Mealey was born in Camden, N.J., in 1949, the oldest of seven children in a family that had to scrape to get by.
After high school, he joined the U.S. Navy, serving in Maine, then met his first wife and moved to Florida with her. Raised Catholic, Mealey attended parochial schools but never quite fit in.
Attention deficit disorder, or ADD, was not really diagnosed then, but if it had been on doctors' radar screens, Mealey likely would have qualified, according to those who knew him. Far from the perfect student, he tangled with the nuns and priests. The experience shook his faith and left him doubting his self-worth.
Miracles everywhere
In Florida, he grew interested in New Age spirituality, absorbing the teachings of yogis. He also discovered A Course in Miracles, a Christian-based study group that preached empowerment and love.
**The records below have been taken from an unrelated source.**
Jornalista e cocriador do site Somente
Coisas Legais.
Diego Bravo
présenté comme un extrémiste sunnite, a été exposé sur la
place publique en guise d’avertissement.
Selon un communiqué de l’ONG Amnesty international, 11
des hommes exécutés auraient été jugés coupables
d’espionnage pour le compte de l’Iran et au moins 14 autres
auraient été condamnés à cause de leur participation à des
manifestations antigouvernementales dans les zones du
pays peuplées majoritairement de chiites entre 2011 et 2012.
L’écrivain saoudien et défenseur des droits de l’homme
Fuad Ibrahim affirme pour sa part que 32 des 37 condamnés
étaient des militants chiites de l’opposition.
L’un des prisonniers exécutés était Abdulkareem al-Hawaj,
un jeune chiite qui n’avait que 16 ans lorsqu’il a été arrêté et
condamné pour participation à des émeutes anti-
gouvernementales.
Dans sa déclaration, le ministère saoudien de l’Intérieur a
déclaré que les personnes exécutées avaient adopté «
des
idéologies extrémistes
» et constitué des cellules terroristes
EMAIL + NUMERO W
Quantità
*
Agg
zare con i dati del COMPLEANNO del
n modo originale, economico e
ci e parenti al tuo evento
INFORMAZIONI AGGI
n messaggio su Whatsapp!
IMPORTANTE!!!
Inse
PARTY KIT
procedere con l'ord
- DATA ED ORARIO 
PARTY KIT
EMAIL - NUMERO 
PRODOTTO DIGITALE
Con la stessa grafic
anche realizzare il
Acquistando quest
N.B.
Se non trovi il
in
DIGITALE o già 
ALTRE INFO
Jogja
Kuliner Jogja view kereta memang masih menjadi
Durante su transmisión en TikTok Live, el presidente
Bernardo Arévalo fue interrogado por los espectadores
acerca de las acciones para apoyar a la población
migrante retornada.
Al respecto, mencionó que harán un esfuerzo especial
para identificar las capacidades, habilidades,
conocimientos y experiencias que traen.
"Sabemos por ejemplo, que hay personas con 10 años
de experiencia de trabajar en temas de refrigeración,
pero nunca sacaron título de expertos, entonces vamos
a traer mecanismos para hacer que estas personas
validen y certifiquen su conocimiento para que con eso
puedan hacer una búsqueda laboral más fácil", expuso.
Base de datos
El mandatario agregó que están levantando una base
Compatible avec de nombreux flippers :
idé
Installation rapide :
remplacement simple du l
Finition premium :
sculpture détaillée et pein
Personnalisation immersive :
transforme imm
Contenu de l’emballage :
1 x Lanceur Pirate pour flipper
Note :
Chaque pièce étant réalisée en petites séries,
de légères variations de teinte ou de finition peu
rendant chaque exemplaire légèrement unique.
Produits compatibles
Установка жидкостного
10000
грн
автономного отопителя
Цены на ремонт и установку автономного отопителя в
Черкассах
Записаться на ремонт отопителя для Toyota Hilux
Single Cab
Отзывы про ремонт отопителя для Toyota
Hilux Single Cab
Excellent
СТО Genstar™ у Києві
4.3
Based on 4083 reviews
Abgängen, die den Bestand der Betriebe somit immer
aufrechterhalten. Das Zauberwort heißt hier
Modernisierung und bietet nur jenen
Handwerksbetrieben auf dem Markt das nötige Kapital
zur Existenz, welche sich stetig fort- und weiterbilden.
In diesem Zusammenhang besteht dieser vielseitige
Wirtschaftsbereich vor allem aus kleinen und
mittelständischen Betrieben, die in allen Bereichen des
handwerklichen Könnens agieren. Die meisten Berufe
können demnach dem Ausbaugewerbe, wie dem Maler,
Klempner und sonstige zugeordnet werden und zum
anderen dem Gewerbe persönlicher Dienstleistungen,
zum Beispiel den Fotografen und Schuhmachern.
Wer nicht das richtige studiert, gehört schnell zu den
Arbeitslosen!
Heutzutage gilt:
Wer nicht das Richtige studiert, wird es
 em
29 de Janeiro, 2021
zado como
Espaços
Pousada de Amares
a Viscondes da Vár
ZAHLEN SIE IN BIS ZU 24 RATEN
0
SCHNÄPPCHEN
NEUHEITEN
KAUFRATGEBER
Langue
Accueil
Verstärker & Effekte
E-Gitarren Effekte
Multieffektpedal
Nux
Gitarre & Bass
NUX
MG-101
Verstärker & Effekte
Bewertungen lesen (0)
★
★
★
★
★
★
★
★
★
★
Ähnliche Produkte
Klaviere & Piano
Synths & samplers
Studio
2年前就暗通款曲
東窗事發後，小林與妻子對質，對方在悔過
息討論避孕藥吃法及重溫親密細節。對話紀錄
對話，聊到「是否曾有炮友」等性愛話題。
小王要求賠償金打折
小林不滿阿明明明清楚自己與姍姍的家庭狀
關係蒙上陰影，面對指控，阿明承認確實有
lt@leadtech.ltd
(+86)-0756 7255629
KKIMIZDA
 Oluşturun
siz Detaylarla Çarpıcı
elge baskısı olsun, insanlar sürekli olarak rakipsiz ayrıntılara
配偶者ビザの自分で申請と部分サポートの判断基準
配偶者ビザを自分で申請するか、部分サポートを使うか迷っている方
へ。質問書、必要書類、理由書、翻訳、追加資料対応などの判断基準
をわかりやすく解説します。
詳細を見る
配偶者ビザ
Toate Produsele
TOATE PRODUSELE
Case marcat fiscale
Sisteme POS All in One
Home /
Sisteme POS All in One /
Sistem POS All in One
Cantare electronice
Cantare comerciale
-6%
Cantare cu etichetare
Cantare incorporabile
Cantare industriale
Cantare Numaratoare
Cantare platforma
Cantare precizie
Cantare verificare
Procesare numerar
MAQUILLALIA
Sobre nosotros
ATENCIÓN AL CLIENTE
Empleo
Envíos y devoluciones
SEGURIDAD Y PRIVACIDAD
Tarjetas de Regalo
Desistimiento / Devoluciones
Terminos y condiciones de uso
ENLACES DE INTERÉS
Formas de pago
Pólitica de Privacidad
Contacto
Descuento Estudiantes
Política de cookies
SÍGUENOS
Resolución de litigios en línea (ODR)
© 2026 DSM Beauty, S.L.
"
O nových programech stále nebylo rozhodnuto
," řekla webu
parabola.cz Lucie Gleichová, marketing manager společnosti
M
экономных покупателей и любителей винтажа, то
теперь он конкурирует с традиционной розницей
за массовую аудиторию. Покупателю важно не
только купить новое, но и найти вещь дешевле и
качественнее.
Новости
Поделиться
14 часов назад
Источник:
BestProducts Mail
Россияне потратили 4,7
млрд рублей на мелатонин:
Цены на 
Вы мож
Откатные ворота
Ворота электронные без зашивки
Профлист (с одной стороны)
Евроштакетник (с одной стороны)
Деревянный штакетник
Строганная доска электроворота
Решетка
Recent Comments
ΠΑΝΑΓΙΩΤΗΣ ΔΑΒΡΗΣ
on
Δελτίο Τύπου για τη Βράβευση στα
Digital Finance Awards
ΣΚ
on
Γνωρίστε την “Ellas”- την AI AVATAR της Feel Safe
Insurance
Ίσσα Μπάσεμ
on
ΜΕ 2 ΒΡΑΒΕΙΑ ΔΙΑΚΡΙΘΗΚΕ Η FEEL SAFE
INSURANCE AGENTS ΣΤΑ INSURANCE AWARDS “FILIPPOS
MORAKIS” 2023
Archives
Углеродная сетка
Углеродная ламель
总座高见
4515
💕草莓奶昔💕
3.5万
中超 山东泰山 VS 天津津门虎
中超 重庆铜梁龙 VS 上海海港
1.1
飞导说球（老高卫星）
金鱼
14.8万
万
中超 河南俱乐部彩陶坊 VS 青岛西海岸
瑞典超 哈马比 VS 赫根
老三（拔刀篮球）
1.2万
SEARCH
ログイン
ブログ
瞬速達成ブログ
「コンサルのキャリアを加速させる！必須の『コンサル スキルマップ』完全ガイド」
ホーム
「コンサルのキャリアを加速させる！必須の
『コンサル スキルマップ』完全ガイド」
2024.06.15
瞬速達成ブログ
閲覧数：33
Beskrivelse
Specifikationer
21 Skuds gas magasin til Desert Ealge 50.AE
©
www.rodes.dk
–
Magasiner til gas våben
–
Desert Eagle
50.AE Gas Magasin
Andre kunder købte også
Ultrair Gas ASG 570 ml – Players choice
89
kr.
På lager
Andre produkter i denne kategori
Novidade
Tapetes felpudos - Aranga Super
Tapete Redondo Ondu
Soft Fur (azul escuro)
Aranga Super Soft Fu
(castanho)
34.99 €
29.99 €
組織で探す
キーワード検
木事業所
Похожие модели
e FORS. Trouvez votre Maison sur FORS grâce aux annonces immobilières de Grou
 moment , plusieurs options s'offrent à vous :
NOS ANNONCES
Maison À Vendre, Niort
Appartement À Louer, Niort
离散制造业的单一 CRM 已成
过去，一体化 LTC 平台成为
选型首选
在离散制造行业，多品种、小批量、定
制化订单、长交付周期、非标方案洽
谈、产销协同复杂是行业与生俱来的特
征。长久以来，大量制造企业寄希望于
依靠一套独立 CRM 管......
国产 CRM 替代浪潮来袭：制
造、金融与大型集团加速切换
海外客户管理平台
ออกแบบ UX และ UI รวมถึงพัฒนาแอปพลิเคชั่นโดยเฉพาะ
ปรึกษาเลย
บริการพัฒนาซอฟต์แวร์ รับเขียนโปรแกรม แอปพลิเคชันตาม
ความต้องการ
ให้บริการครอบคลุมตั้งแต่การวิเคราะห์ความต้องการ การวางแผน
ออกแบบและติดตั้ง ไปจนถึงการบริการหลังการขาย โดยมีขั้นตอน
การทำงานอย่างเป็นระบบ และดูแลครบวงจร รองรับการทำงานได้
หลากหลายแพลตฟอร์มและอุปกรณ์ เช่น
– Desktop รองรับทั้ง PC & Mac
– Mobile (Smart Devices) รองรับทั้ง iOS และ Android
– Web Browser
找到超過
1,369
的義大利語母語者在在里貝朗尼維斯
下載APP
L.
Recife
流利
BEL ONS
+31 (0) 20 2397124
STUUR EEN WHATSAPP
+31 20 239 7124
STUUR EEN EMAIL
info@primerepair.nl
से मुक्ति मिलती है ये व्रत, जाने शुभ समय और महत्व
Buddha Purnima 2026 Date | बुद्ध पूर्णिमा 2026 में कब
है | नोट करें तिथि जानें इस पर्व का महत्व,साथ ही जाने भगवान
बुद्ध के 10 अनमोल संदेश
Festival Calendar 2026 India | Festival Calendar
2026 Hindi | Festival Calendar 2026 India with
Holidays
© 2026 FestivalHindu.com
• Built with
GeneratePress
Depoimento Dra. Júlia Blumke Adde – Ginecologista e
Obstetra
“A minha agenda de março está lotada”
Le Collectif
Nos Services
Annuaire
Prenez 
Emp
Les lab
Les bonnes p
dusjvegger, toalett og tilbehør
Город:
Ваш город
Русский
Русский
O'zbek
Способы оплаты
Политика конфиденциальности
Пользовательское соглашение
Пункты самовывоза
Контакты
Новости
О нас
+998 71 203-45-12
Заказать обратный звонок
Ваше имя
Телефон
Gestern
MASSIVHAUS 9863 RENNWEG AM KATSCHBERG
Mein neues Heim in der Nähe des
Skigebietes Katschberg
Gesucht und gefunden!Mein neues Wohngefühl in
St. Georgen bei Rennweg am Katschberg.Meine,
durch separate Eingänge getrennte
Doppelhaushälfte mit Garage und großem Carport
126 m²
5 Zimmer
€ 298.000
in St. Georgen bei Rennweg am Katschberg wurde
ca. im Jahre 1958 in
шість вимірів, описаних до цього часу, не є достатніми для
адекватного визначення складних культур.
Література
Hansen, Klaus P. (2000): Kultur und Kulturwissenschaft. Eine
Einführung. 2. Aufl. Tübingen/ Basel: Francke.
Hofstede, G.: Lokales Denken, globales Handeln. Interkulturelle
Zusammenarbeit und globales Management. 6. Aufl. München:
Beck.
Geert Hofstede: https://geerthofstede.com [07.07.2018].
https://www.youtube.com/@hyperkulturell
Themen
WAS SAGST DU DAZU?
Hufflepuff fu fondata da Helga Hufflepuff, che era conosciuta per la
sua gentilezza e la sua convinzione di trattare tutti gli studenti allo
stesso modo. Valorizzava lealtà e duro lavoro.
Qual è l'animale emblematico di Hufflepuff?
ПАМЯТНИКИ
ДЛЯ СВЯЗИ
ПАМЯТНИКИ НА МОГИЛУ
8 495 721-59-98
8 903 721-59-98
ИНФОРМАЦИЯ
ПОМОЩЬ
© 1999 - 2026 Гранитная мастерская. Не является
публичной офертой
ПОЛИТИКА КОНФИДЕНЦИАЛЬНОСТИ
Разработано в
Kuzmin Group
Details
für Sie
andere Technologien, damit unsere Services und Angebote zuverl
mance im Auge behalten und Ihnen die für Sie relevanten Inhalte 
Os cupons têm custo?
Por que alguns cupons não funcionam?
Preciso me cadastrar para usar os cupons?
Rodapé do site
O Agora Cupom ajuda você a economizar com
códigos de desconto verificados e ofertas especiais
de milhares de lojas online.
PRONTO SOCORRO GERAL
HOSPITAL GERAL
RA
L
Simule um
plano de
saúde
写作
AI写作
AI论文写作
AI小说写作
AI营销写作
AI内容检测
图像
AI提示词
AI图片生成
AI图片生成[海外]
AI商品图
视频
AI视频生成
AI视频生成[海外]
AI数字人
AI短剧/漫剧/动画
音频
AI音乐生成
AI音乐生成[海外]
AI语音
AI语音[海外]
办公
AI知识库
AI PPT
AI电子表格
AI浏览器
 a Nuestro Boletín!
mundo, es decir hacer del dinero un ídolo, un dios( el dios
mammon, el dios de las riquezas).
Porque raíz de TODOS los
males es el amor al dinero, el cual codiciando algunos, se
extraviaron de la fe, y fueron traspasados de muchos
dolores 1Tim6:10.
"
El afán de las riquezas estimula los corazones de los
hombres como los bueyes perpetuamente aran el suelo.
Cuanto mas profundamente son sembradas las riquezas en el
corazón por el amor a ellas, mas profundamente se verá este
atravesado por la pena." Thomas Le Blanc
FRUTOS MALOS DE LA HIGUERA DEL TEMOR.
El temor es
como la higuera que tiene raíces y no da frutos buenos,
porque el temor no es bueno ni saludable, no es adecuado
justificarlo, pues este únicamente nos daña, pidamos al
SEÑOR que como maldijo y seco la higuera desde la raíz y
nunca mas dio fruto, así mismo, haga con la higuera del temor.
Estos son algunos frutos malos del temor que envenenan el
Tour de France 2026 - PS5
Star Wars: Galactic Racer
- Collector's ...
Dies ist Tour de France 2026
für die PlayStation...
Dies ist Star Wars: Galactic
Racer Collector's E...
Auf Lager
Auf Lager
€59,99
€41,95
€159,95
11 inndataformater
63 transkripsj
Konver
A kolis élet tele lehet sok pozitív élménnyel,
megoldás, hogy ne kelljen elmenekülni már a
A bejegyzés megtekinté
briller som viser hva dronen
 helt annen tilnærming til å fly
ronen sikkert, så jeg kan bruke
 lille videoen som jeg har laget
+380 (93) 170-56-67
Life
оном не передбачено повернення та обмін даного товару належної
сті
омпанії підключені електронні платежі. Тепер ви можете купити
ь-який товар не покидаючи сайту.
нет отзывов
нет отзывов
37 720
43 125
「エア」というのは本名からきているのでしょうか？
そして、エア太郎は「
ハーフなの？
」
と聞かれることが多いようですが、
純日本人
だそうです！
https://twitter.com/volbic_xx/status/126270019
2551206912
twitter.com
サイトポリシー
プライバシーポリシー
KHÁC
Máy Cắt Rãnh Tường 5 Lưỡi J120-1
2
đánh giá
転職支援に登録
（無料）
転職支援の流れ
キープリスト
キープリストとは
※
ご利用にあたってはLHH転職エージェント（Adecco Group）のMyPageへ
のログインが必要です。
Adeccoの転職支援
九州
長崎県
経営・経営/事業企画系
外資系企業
Miracles are everywhere, its Buddhist-inspired doctrine goes; it's all about how you choose to approach life.
"He was definitely on this spiritual quest," said his most recent wife, Tina Morgenstein.
His marital status reflected that. A romantic guy who liked being part of a couple, Mealey married five times, most recently last year.
Mealey moved to the Triangle with his fourth wife. He lived in Chapel Hill in the 1980s, working at a carpet store, then starting his own flooring business before tackling home renovations.
With no architectural background, Mealey was able to conceive and carry out a blueprint. Often, his designs took advantage of nature, with large windows to take in a view of a lake or capture the sun's rays.
Mealey's talent for design extended to fashion.
"He could pick out clothes for me that fit better than I could looking at a rack," Morgenstein said.
In the late 1990s, after several sessions with a practitioner, Mealey decided to study the deep muscle and connective tissue massage that characterizes Rolfing.
He became certified in Colorado at The Rolf Institute of Structural Integration and continued to spend one week of each month there seeing clients until he grew too weak.
"Just like he could look at a house and tell where the windows should be, he could look at a body and tell where it's misaligned and what was keeping it that way," said Janine Mealey, who was his fourth wife and remained a close friend.
In late 2004, Mealey met Morgenstein. A year later, he was diagnosed with cancer.
Spiritual surgeries
She was skeptical of the concept of marriage and its contractual bonds, but she recognized how important it was to him. Newlyweds, they had been married less than six months when he died.
After his diagnosis, Mealey pursued chemotherapy and radiation. When that didn't work, he turned to alternative treatments including heat therapy, acupuncture and herbal remedies.
Together, he and Morgenstein traveled to Brazil to consult a healer named John of God in a small village called Abadiania. "Jo 1/2o de Deus" performed spiritual surgeries, saying they sent healing energy Mealey's way and visualizing the physiological changes that needed to take place inside his cancer-ridden body.
At least half a dozen years before Mealey got sick, he finished writing a book, a kind of Peyton Place redux where everyone is consumed with everyone else's personal dramas. In the book, the main character, Michael Dellerman, gets cancer. In the end, he is cured.
The happy ending did not ring true for the book's author. But Morgenstein is doing what she can to try to at least get Mealey's book published, posthumously.
Jim Mealey is survived by his wife, Tina Morgenstein, a son, a daughter, a foster daughter and four grandchildren.